Kontakte zur rechtsextremen Szene
Ein Beispiel: Meyens Herausgeber-Kollege Anselm Lenz war 2022 zum Sommerfest des rechtsextremen Magazins „Compact“ mit seinem Chefredakteur Jürgen Elsässer eingeladen. Laut dem Magazin „Gegenmedien“, soll Elsässer bei diesem Fest geworben haben, dass der Anti-Corona-Protest wirkungsvoller wäre, wenn sich etwa der AfD-Rechtsaußen Björn Höcke mit „linken Kräften“ wie Sarah Wagenknecht und Anselm Lenz verbünden würden.

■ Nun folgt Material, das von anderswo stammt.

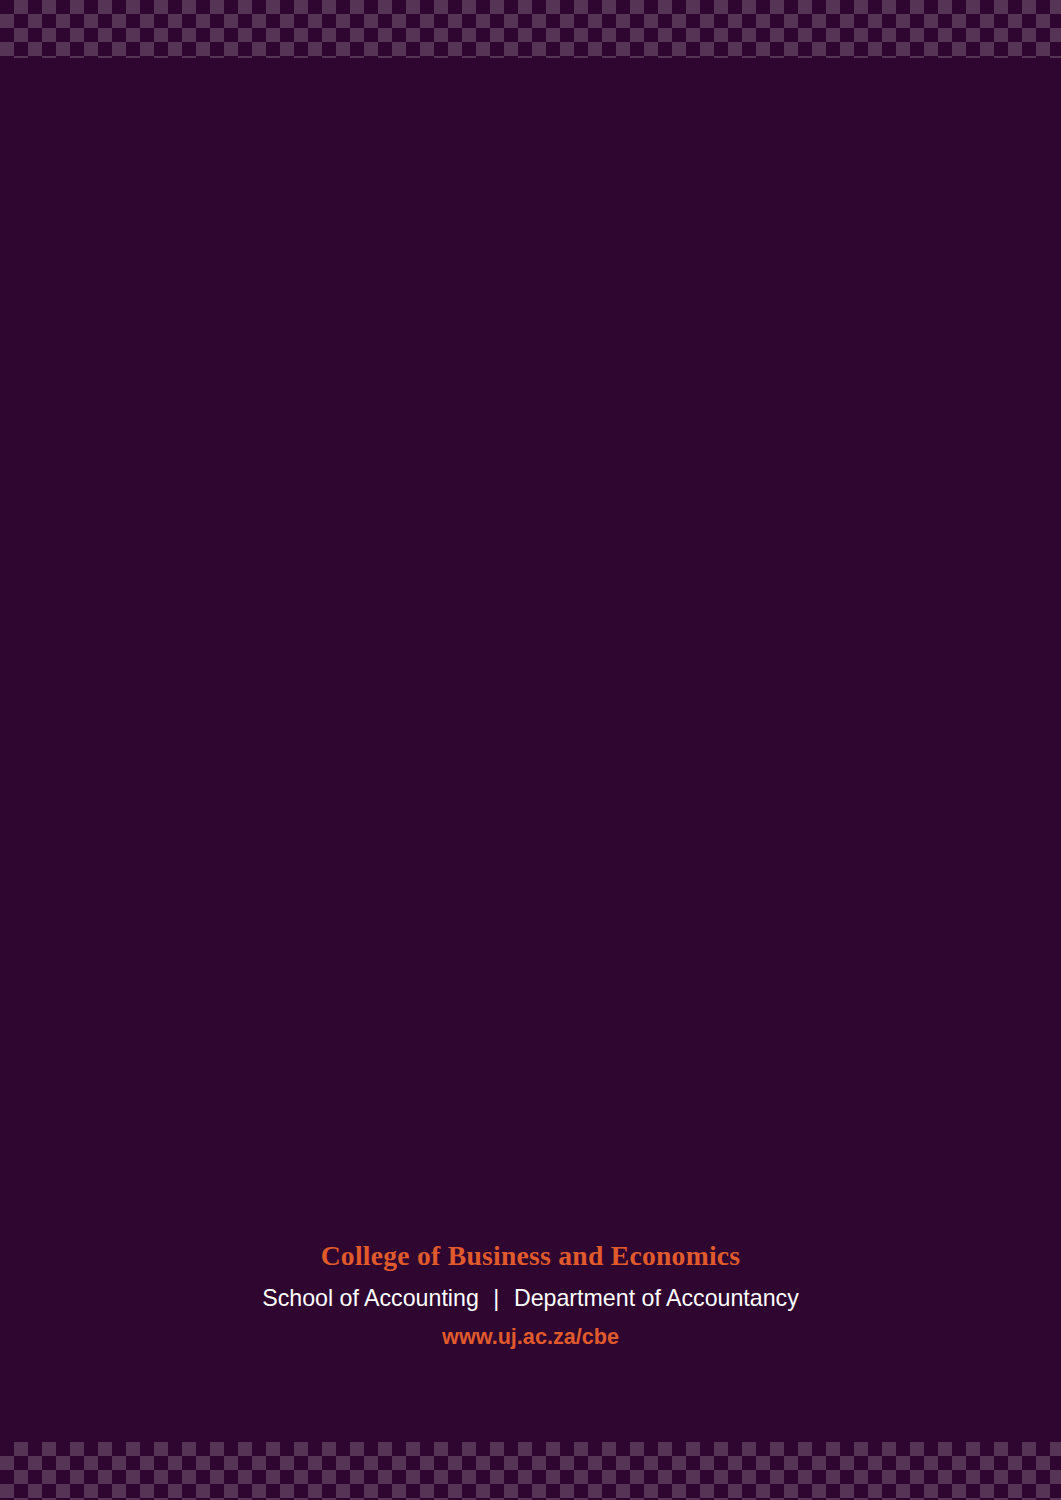College of Business and Economics
School of Accounting | Department of Accountancy
www.uj.ac.za/cbe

Meyen wiederum betreibt weiterhin seinen Blog, der auf der Uni-Homepage verlinkt ist. Da schreibt er dann etwa über das „Zensurregime“. Ist das eine private Initiative, wie immer wieder gesagt wurde? Meyen selbst sieht das nicht so, er kommentiert: „Das mit den ‚privaten Initiativen‘ von Professoren ist lustig. Ich bin immer im Dienst.“ Aus dem IfKW sagt jemand, der nicht genannt werden will: „Wir sind sehr unglücklich über diese Entwicklung.“ Wütend ist man dort auch, denn Meyen „wird aus öffentlichen Mitteln alimentiert“. Die fortschreitende Radikalisierung des Kollegen haben viele gesehen.
Dass nun der Verfassungsschutz sich der Sache annimmt, ist dem bayerischen Wissenschaftsminister Markus Blume zu verdanken. Der hatte sich sehr eindeutig geäußert: „Die Freiheit der Lehre entbindet nicht von der Treue zur Verfassung“, so der CSU-Mann. „An bayerischen Hochschulen ist kein Platz für extremistisches Gedankengut.“
Hetze gegen Grüne
Welche Blüten solches Gedankengut treiben kann, sieht man am „Demokratischen Widerstand“ und seinen beiden Mitherausgebern. Vom „Coronaregime“ wird darin geschrieben, von der „Kontinuität des Faschismus“, denn: „Angela Merkel schuf eine neue Form des Führerkults“. In Deutschland herrsche eine „Meinungsdiktatur“.
Die Grünen Robert Habeck und Annalena Baerbock werden auf einer Titelseite im Konterfei gezeigt; darunter steht: „Kriegstreiber, Lügnerinnen, Spritzenmörder.“ Anselm Lenz meint, die Grünen hätten „den Injektionsgenozid gefördert“. Und Hendrik Sodenkamp sagte 2021 in Berlin, man nehme die „beschissene Pandemielüge nicht mehr ernst“. Damit werde ein „Gesellschaftsumbau gemacht“. Den Münchner Professor Michael Meyen heißen die beiden „herzlich willkommen“. Der bedankt sich.